The Los Angeles Lakers are in the 2026 NBA Playoffs with Bronny James on the active roster, and his father is still not quite sure what to do with that sentence.
LeBron James, entering what is widely expected to be his final postseason run, has spent the last month admitting publicly that sharing an NBA court with his eldest son has not stopped feeling surreal.
"It's still crazy," LeBron said after a late-March win in Indianapolis. "I mean, just interactions they have — you just got to remind yourself that's his son. It's cool to see them coexist at work."
That is something no parent in league history has been able to say before. LeBron and Bronny appeared on the same court as the first father-son duo in NBA history in the 2024-25 season, but the 2026 playoffs push that storyline into genuinely uncharted territory — the first father-son duo on an NBA playoff roster, and a second-year Bronny who now warrants real rotation minutes rather than ceremonial appearances.
Head coach JJ Redick has framed Bronny's rise as one of the quiet stories of the Lakers' March surge. Bronny was sent down to the G-League for stretches of the season and returned to the NBA roster playing with the kind of steadiness his father credits to a work ethic that has never needed external motivation.
"He's just gotten better every single day," LeBron said. "He don't take no shortcuts. He loves working. He does the right things, keeps his head down, don't care about all the noise."
Redick backed that up from the coaching side after Bronny's strongest NBA stretch of the season.
"He's gotten significantly better," Redick said. "Our staff has a lot of confidence in him. I felt like this was a game we really needed him — his athleticism, his defense. He had two really big plays."
The father-son dynamic has also produced, predictably, some of the more charming press-conference moments of the Lakers' season. Asked recently about breaking a backboard in a 2014 one-on-one game against a young Bronny in the family gym, LeBron confirmed the story with the kind of over-the-top spin he reserves for stories about his sons.
"He made a couple shots, but that's like Miami, Braun — that's like invincible Braun," LeBron said. "It's not like he was about to win. I didn't mean to shatter it. I had to buy another one."
For the Lakers themselves, the basketball stakes for Bronny's playoff minutes are real. Redick has leaned on him defensively and as a secondary ballhandler in specific lineups, and those minutes will carry more weight in the first-round series against Houston than they did in late-season games against lottery opposition.

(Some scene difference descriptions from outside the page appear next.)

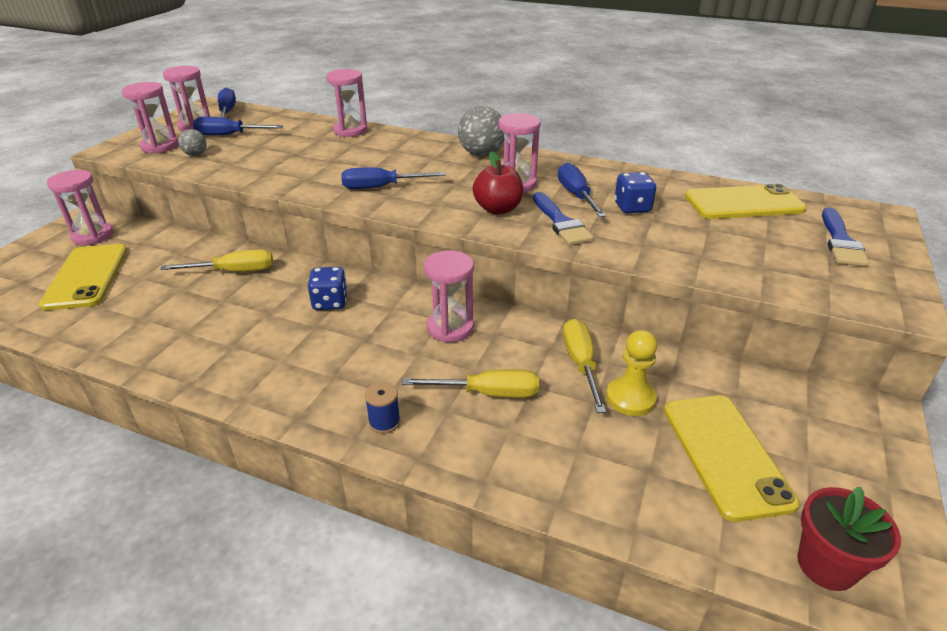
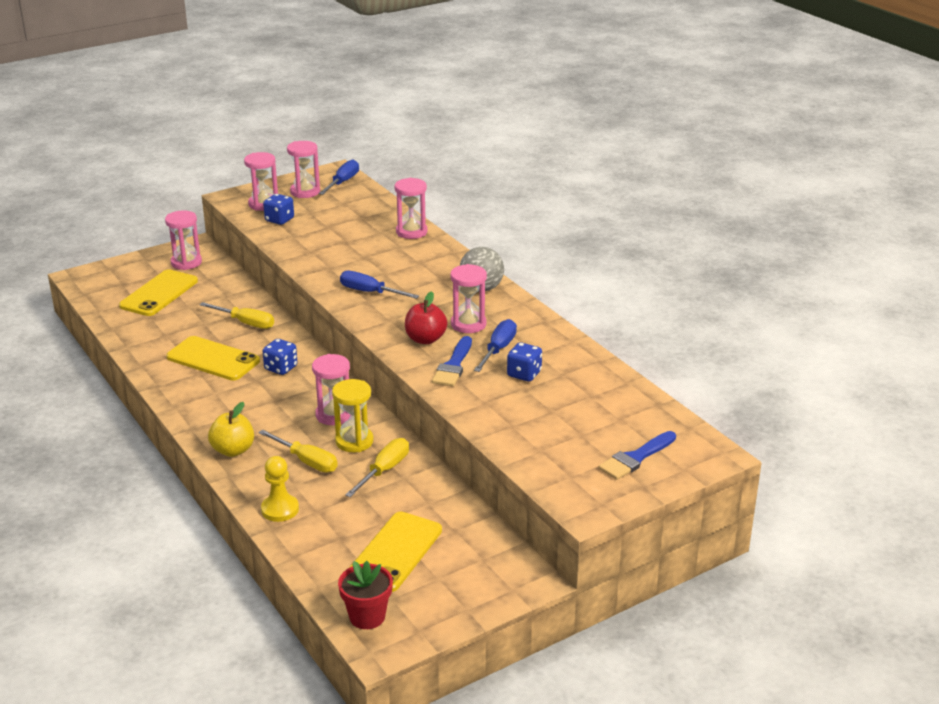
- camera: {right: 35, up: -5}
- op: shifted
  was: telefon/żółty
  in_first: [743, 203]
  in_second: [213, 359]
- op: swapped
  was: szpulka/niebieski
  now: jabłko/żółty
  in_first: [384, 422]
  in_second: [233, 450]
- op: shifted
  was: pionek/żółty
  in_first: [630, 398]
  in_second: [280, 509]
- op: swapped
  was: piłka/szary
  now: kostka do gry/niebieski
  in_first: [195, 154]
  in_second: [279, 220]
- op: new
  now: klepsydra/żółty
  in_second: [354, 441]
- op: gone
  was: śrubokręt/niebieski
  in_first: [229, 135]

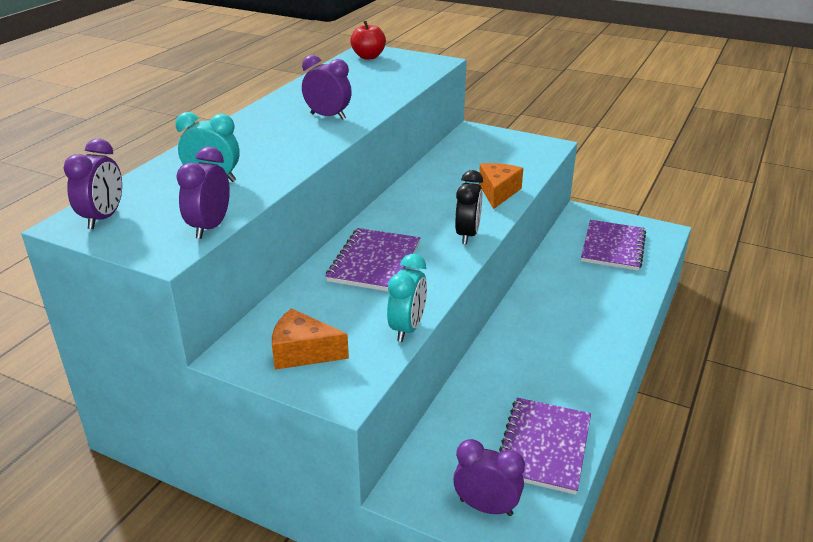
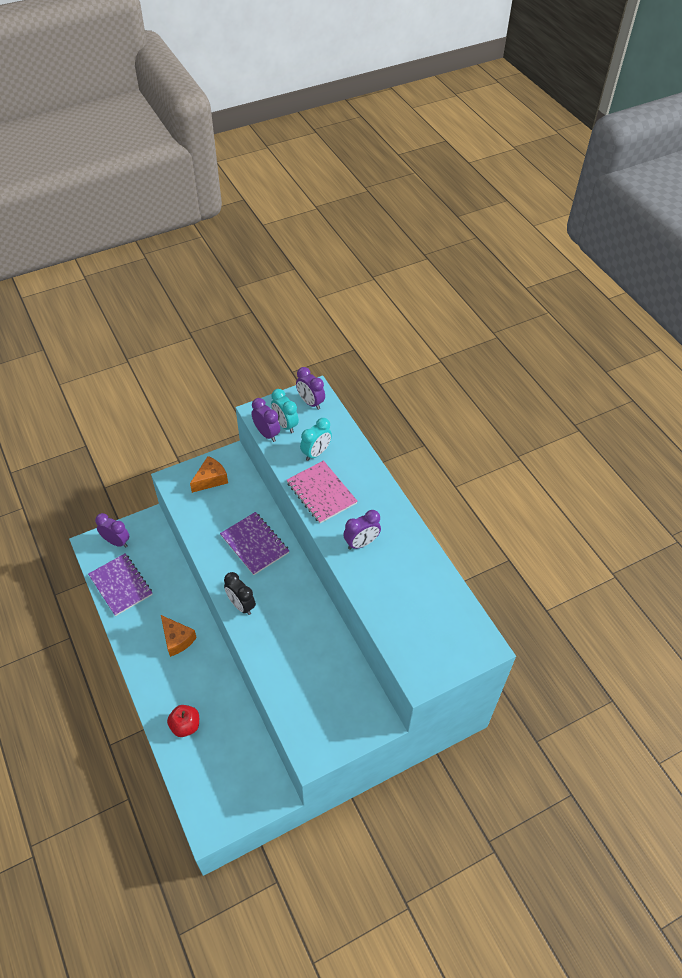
- camera: {right: 125, up: 20}
- op: rotated
  was: budzik/fioletowy
  in_first: [486, 507]
  in_second: [116, 542]
  clockwise: -120
- op: shifted
  was: ser/pomarańczowy
  in_first: [498, 192]
  in_second: [177, 639]
- op: shifted
  was: jabłko/czerwony
  in_first: [368, 57]
  in_second: [185, 725]
- op: shifted
  was: budzik/turkusowy
  in_first: [407, 328]
  in_second: [285, 425]
- op: new
  now: zeszyt/różowy
  in_second: [321, 493]
- op: gone
  was: zeszyt/fioletowy
  in_first: [613, 247]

But the emotional stakes, for LeBron personally, are the story a lot of the basketball world will be watching. The 41-year-old has already tied Kareem Abdul-Jabbar's all-time regular-season wins record and logged more games than anyone in NBA history. He could add another line to that list in the coming weeks — the most iconic father-son playoff moment the sport has ever seen.
He is doing his best to act like it is normal. It is not.
"It's still crazy," he said. "Just got to remind yourself that's his son."